Mente quatit solida, neque Auster

Dux inquieti turbidus Adriæ,

Nec fulminantis magna Jovis manus.

Elle est renduë maistresse de ses passions et concupiscences; maistresse de l'indulgence, de la honte, de la pauvreté, et de toutes autres injures de fortune. Gagnons cet advantage qui pourra: C'est icy la vraye et souveraine liberté, qui nous donne dequoy faire la figue à la force, et à l'injustice, et nous moquer des prisons et des fers.

in manicis, et

Compedibus, sævo te sub custode tenebo.

Ipse Deus simul atque volam, me solvet: opinor,

Hoc sentit, moriar. Mors ultima linea rerum est.

Nostre religion n'a point eu de plus asseuré fondement humain, que le mespris de la vie. Non seulement le discours de la raison nous y appelle; car pourquoy craindrions nous de perdre une chose, laquelle perduë ne peut estre regrettée? mais aussi puis que nous sommes menaçez de tant de façons de mort, n'y a il pas plus de mal à les craindre toutes, qu'à en soustenir une?

Que chaut-il, quand ce soit, puis qu'elle est inevitable? A celuy qui disoit à Socrates; Les trente tyrans t'ont condamné à la mort: Et nature, eux, respondit-il.

Quelle sottise, de nous peiner, sur le point du passage à l'exemption de toute peine!

- - - - -

CONSIGNE: Dans le texte à lire ci-dessus, que répond Socrate à celui qui lui dit que les trente tyrans l'ont condamné à mort ? Citez sa réplique, s'il vous plaît.

DONNÉES SOURCES:
- - - - -

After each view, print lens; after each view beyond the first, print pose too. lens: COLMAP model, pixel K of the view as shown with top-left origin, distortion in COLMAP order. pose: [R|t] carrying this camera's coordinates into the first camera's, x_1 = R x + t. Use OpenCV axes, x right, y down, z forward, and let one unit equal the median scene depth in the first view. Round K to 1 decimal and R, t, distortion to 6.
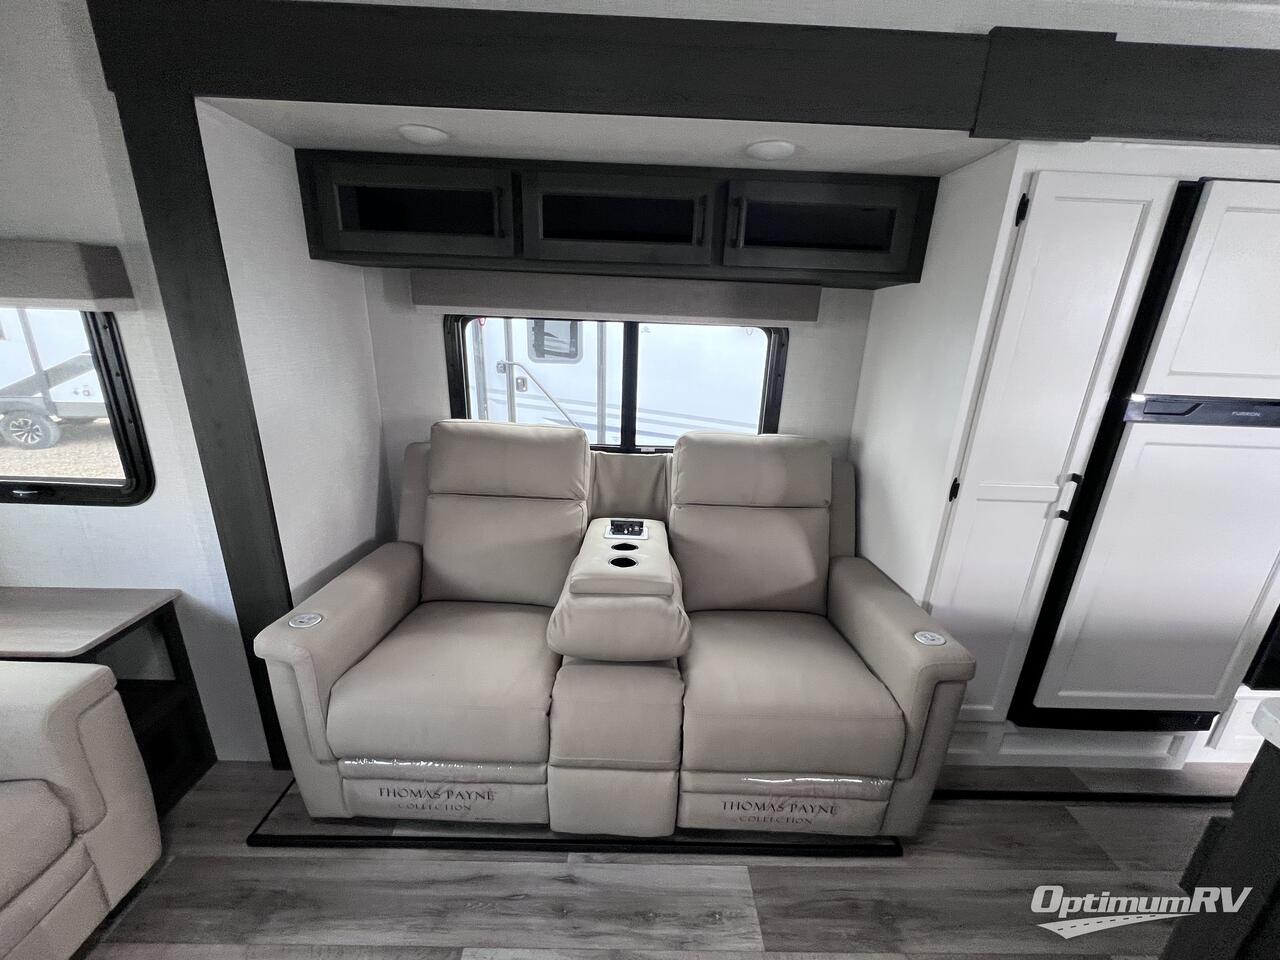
lens RADIAL K [[512.4, 0, 640.0], [0, 512.4, 480.0], [0, 0, 1]] dist [-0.001854, 0.000075]
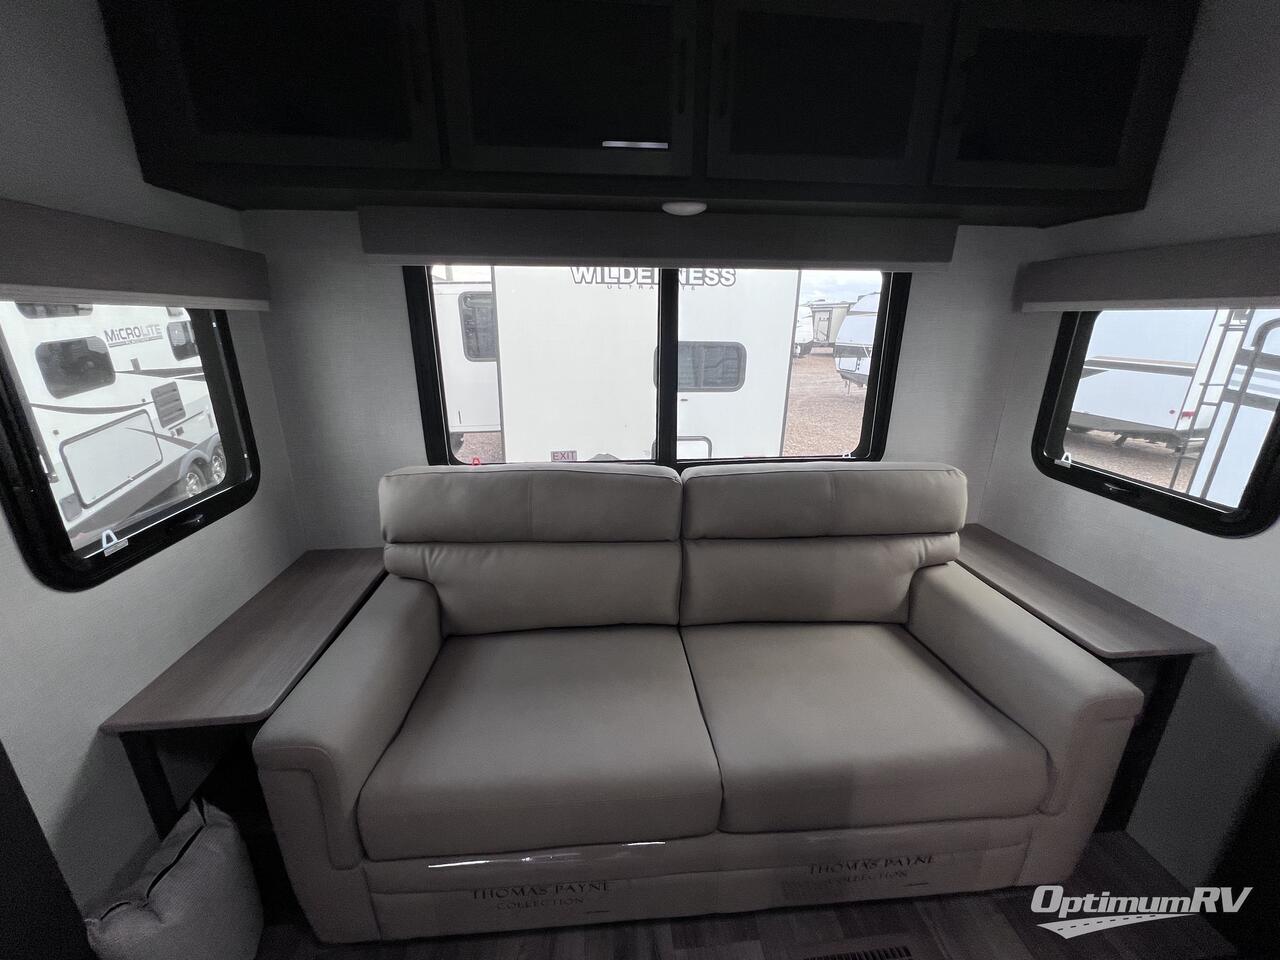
lens RADIAL K [[512.4, 0, 640.0], [0, 512.4, 480.0], [0, 0, 1]] dist [-0.001854, 0.000075]
pose [[0.094366, 0.274052, -0.957074, -0.268797], [-0.309844, 0.921701, 0.233373, 0.060820], [0.946093, 0.274522, 0.171890, -0.095505]]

- - - - -

RÉPONSE: Il répond : « Et nature, eux. »